→ **Task**:
Scan the listing below. Return every line containing the string "March".

→ **Given data**:
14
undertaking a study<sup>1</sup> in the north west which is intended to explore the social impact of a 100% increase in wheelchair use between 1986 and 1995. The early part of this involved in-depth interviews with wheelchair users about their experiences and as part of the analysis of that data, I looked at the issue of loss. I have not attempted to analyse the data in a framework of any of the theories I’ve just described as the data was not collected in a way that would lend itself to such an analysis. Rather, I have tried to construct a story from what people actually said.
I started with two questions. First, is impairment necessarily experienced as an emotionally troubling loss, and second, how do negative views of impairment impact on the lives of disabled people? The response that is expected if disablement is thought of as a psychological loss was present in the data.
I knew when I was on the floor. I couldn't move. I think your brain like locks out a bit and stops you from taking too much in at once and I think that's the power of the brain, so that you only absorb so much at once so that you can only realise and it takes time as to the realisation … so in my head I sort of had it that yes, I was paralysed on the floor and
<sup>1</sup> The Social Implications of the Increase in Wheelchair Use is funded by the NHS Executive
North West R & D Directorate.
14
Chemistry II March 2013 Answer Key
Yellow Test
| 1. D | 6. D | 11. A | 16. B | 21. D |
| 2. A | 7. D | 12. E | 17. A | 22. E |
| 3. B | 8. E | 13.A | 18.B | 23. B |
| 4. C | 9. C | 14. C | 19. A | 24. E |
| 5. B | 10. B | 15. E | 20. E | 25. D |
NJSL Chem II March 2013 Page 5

→ **Answer to the problem**:
Chemistry II March 2013 Answer Key
NJSL Chem II March 2013 Page 5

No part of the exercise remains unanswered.